Deployment

Whilst deployment can refer to almost all stages of turning a planned computer system into a real implementation this section will concentrate on concrete techniques and systems which can be used to assist the deployment of Gentoo Linux in a production environment.

The documentation found here explores, amongst other things, the construction of a "build-server" to automatically build updated binary-packages enabling Gentoo Linux to be used more like a traditional binary distribution without sacrificing any of its flexibility and use of the Xen hypervisor as a virtualisation technology enabling the consolidation of many logical servers to fewer physical servers.

Automated package building system for Gentoo Linux

Whilst Gentoo Linux is widely recognised for the extreme flexibility afforded by the unique combination of a source based distribution with the innovative portage package management system allowing customisation of the build of most major applications using use flags it is often decried for the time taken to perform an installation as well as the time wasted by repeatedly building the same packages on multiple machines.

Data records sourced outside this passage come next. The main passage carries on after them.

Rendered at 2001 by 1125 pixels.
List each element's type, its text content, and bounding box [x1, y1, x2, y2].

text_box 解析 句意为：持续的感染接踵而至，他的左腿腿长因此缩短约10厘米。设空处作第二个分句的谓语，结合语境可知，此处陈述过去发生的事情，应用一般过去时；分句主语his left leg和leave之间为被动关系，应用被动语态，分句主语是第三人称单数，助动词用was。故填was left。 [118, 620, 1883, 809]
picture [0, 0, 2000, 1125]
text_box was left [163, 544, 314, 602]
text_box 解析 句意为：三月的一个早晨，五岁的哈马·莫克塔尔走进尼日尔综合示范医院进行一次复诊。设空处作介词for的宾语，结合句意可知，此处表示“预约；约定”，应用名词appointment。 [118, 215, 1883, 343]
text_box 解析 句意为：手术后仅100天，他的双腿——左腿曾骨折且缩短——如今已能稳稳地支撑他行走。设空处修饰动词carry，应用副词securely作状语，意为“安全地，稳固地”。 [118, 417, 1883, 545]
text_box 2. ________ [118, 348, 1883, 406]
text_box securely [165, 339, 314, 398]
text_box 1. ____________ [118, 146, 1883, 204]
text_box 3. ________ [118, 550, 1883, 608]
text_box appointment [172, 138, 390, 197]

This document aims to address this problem by implementing a "build server" responsible for automatically building updated packages as well as making those pre-built binary packages and relevant configuration information available for use by client machines.

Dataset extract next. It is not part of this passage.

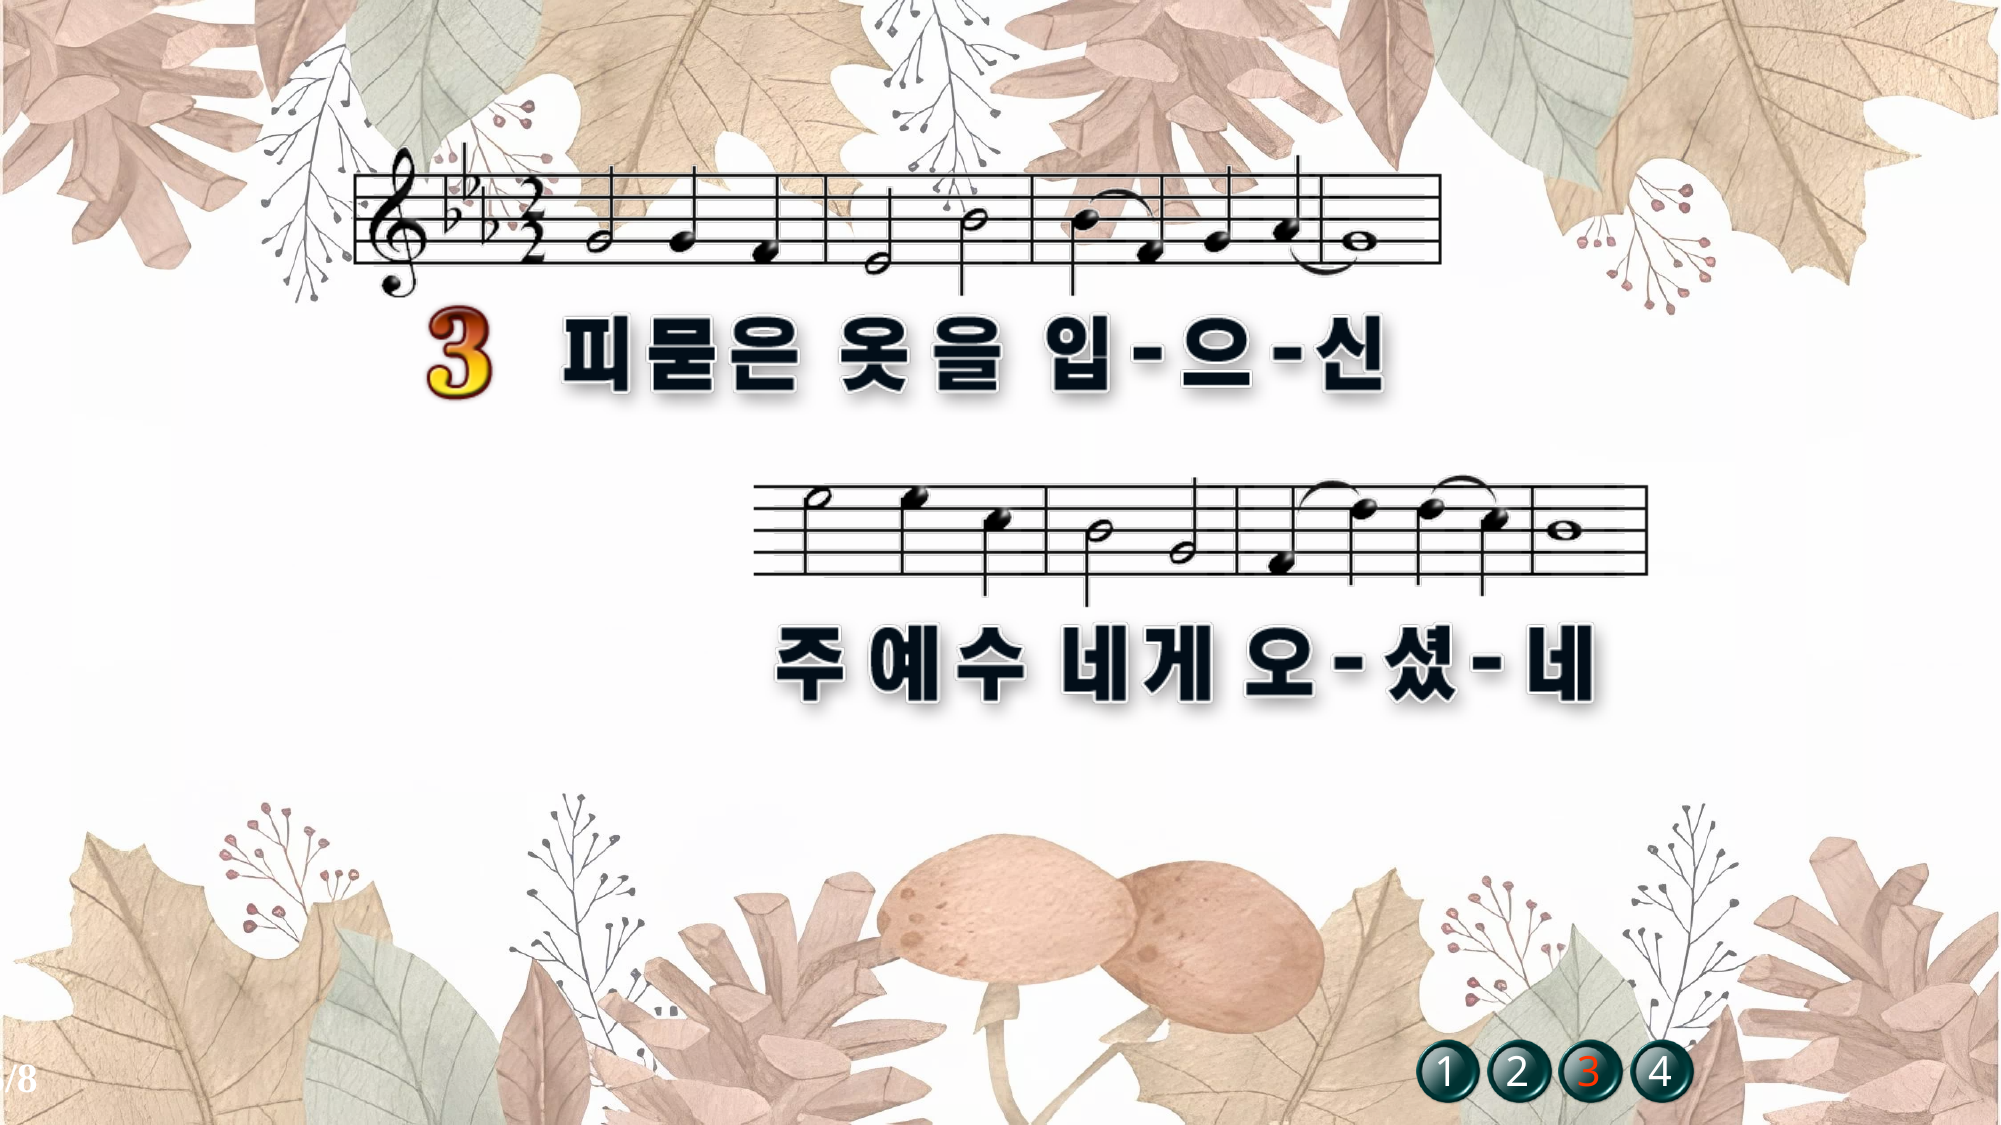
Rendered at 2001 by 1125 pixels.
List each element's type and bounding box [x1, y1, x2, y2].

Storage Area Networks (SANs)

A Storage Area Network (SAN) is usually defined as a “network that provides access to consolidated, block-level data storage” . A SAN is therefore inherently different to a Network File System such as NFS as it does not provide file level access to clients but instead provides access to a block device over a network.

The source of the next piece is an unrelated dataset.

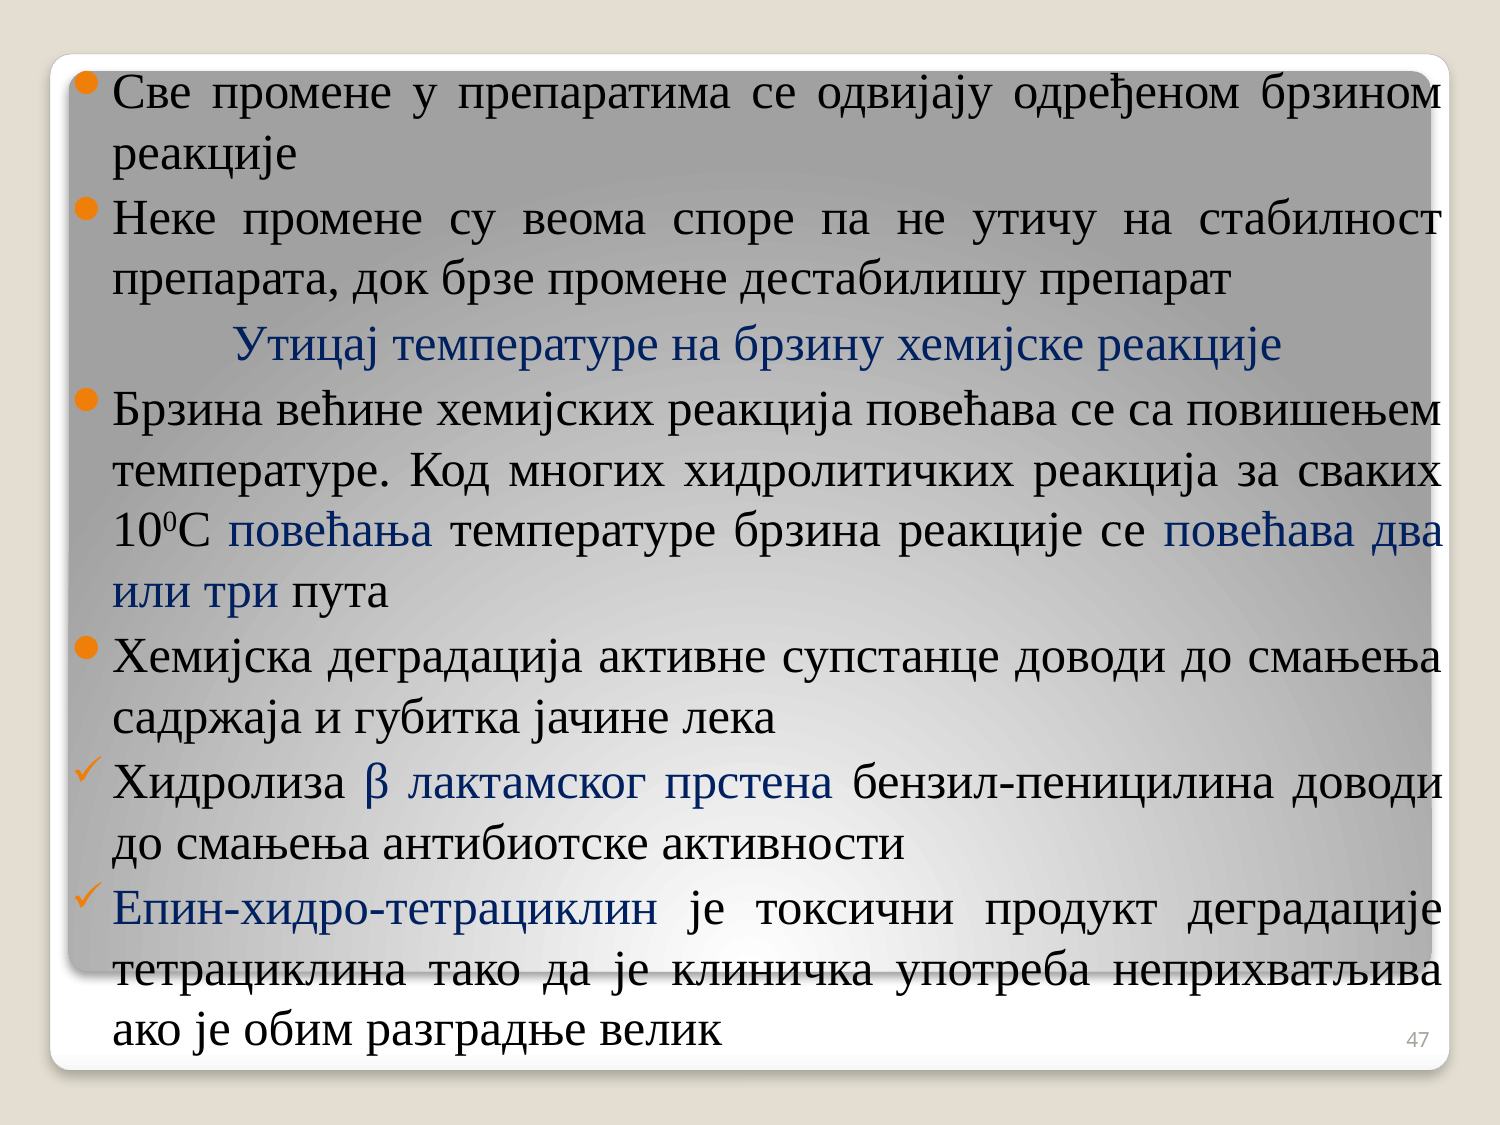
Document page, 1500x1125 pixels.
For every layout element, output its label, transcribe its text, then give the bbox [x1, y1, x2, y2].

slide_number 47 [1369, 1002, 1445, 1063]
list Све промене у препаратима се одвијају одређеном брзином реакције Неке промене су веома споре па не утичу на стабилност препарата, док брзе промене дестабилишу препарат Утицај температуре на брзину хемијске реакције Брзина већине хемијских реакција повећава се са повишењем температуре. Код многих хидролитичких реакција за сваких 100C повећања температуре брзина реакције се повећава два или три пута Хемијска деградација активне супстанце доводи до смањења садржаја и губитка јачине лека Хидролиза β лактамског прстена бензил-пеницилина доводи до смањења антибиотске активности Епин-хидро-тетрациклин је токсични продукт деградације тетрациклина тако да је клиничка употреба неприхватљива ако је обим разградње велик [41, 42, 1459, 1083]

As you would expect there are a wide array of different SAN solutions offering an equally wide array of features. In this section we shall focus on producing Storage Area Networks offering advanced features such as distributed fault-tolerance.

Virtualisation with the Xen hypervisor
Xen Panda logo

In recent years the subject of virtualisation has seen increasing interest. This interest has been driven by a number of factors including the reduction of greenhouse gas emissions by reducing the power consumption of servers and the cooling equipment required to maintain their operating temperature within an acceptable range, the desire to increase the utilisation of expensive hardware by combining separate functions requiring their own incompatible configurations onto a single physical server, and the improvement in reliability which can be achieved by decoupling the operating system and applications from the hardware on which they operate.

In this document we shall examine using the Xen hypervisor to provide paravirtualisation support to the Linux operating system, as both the control domain and the guest domain, as well as full hardware virtualisation which can be useful when virtualising operating systems which do not have virtualisation support built-in.